— WHAT YOU ARE ASKED TO DO —
Please repeat the lines of the data that begin with the line containing "### High Impact, High Effort (Plan Carefully)" and end with the line containing "## 📈 Success Metrics", keeping both of those lines.

(Records from a dataset)
☆ ☆ ☆ ☆ ☆ ☆ ☆

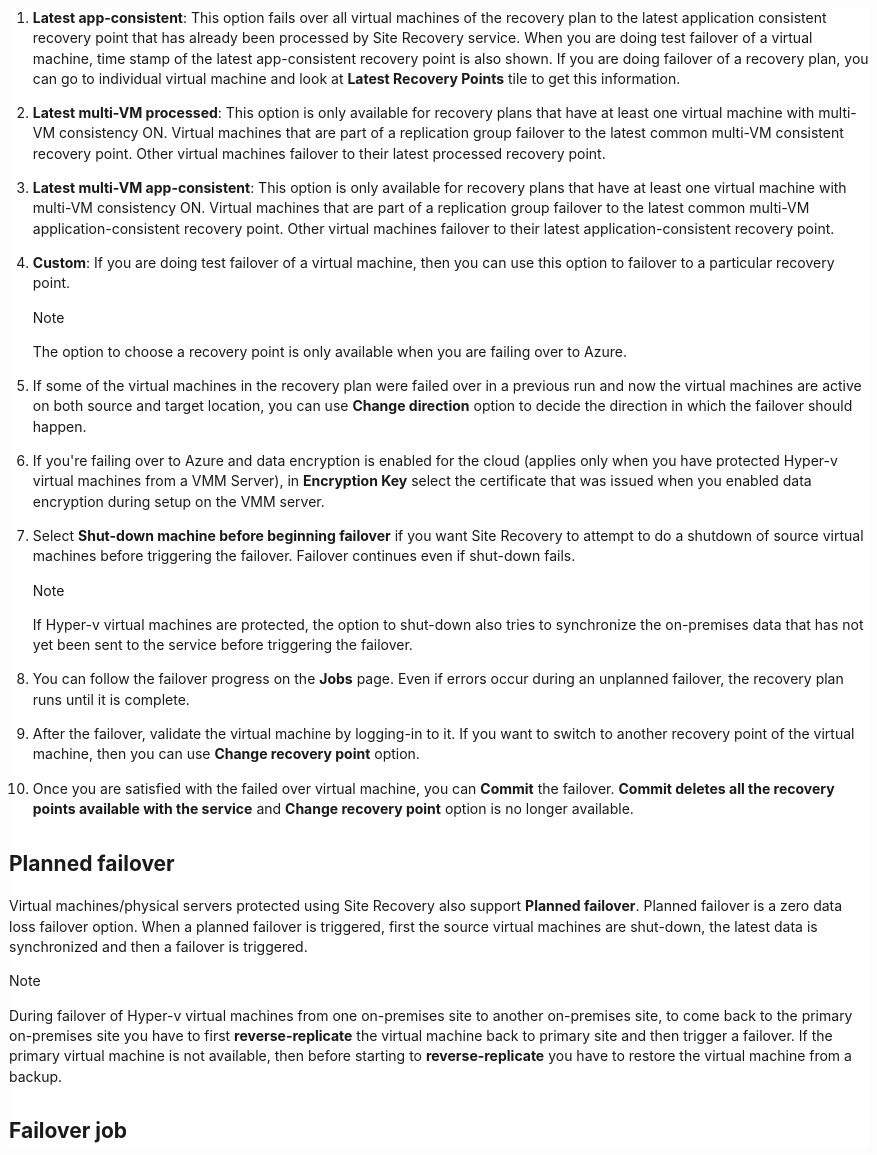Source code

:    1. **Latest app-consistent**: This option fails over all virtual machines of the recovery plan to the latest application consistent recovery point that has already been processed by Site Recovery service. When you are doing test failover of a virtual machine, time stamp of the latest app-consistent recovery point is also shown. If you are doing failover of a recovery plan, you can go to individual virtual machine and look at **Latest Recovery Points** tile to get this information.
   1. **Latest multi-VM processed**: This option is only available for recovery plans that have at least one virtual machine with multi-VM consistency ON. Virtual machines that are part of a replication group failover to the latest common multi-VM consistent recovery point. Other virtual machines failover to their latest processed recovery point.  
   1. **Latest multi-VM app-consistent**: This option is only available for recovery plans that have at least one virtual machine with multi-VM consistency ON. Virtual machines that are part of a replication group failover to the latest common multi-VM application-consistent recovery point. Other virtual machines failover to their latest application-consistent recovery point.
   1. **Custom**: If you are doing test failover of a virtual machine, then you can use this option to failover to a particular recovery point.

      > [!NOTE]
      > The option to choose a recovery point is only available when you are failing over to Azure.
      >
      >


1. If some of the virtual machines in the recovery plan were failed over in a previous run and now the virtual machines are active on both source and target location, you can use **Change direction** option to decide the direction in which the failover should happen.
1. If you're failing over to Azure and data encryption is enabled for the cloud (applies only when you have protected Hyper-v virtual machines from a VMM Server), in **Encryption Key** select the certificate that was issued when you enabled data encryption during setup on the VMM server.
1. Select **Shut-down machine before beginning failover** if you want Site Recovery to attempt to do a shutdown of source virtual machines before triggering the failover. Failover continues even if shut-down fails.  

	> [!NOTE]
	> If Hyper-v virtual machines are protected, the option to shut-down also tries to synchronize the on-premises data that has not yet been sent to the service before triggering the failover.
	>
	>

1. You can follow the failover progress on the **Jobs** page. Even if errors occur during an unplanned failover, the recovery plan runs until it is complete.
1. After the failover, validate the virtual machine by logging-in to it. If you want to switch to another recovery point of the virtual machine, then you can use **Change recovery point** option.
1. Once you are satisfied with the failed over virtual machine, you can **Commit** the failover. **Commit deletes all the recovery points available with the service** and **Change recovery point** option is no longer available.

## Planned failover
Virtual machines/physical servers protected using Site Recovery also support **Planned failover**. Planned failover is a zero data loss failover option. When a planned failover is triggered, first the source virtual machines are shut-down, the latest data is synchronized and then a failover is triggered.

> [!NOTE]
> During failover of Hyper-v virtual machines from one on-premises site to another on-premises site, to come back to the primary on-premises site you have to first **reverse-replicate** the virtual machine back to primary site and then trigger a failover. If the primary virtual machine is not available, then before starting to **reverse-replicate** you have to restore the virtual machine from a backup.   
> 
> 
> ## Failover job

☆ ☆ ☆ ☆ ☆ ☆ ☆

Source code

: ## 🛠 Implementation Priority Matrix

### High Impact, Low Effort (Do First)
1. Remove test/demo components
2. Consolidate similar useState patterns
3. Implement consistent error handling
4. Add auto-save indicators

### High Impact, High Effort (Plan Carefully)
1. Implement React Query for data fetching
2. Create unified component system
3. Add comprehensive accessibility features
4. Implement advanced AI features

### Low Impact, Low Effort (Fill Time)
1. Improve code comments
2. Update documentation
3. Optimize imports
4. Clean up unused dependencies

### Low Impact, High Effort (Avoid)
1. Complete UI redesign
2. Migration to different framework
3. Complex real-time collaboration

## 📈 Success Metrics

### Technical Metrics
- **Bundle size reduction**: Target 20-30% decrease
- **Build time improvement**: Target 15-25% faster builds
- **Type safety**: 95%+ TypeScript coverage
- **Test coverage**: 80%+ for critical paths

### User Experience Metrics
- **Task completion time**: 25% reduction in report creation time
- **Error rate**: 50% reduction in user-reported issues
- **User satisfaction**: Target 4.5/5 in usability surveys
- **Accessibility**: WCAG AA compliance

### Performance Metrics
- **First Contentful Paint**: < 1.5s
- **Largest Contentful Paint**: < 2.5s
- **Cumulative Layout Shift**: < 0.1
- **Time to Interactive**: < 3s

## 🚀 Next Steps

☆ ☆ ☆ ☆ ☆ ☆ ☆

— TASK OUTPUT —
### High Impact, High Effort (Plan Carefully)
1. Implement React Query for data fetching
2. Create unified component system
3. Add comprehensive accessibility features
4. Implement advanced AI features

### Low Impact, Low Effort (Fill Time)
1. Improve code comments
2. Update documentation
3. Optimize imports
4. Clean up unused dependencies

### Low Impact, High Effort (Avoid)
1. Complete UI redesign
2. Migration to different framework
3. Complex real-time collaboration

## 📈 Success Metrics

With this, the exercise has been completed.